His reply began with "Ed, your response put my on edge again." Nice. I see where this is going. He got on his high horse about how I had been virtually useless as a depressed engineer last summer, and that he gave me a lot of this and that to help me feel better about it. Well, my idea was that I would help him do his project, and he might teach me some new music theory, arranging, or whathaveyou, and I was hoping for a sit down lesson. I did get regaled with anecdotes and other little bits, but really, the day was a loss if he didn't get what he wanted, and that was some engineering assistance from me. Then he launched into a tirade at how I always seemed to put a price on everything he asked me to do, or I wouldn't do it at all. Well, fuck me. 2003 was one of the most fucking weak money years I've had since I worked at fucking Subway in 1992! Can you blame me for wanting to get paid for working as a tech? That is how I made my money for most of 1995-2003! I donated my time to him because he seemed enthusiastic about me learning some stuff, and offered to play on my stuff, or otherwise give me a way to improve my musicianship. I got a sandwich and a drink for my trouble on each occasion, and some jollity.

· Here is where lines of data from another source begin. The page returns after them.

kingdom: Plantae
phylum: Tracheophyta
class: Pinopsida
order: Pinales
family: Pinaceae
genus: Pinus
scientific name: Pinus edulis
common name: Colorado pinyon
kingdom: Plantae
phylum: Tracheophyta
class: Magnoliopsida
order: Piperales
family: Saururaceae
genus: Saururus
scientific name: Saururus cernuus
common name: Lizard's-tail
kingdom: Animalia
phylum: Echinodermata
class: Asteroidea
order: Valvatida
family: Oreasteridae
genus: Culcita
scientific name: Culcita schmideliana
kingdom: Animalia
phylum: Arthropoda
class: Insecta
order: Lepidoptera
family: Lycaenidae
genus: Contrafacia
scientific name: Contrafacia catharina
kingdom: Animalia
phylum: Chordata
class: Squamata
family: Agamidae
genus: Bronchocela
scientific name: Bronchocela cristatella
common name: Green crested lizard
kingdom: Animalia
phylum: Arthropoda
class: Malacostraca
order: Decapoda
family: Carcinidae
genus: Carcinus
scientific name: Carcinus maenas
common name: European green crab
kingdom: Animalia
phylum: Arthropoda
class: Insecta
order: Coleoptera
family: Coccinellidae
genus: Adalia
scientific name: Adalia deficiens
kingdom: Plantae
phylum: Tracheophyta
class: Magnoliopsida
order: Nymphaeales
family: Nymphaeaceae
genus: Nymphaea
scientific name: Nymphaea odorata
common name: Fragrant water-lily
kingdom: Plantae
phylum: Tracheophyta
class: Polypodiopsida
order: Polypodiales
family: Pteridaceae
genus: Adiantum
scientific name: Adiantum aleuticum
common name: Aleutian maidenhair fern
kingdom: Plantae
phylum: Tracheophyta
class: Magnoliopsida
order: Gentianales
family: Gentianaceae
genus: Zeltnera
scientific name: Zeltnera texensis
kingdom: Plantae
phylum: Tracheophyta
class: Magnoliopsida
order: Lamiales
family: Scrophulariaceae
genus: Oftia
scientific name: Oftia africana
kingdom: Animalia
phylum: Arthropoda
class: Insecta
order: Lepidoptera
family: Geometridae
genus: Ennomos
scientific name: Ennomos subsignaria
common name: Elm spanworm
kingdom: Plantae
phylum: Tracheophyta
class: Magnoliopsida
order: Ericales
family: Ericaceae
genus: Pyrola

Well, this second email of his sufficiently pissed me off that I went on a tirade of my own, and finally told him that we had no relationship now that we did no recording or music activities together. He lives too far away for chance meetings, we don't play ball together, we don't see movies together, we don't smoke weed together, so really, what is left, once I have let music go and have pretty much written those years off as my own personal dark ages? There is nothing left. I wanted the wedding to be an opportunity to send things in a new direction, as he would see me in a far happier surrounding than ever, and would have a couple days of a totally unique bunch of shared experiences. But no, I would be taking advantage of him, and apparently, as he said, he wouldn't even move tables for the friend that also was getting married, but postponed. I wrapped up my email with my admission we had no surviving relationship once there was no talk about preamps and compressors and mics and stuff. I told him I was done with this. Not just the wedding, everything. A short response from him the next day suggested we talk when I calmed down, but I wrote to say, 'no deal... it's done, we're done. I don't need to explain myself anymore.'

Hell of a way to throw a wedding party, eh? Now I can move onward with my happy life.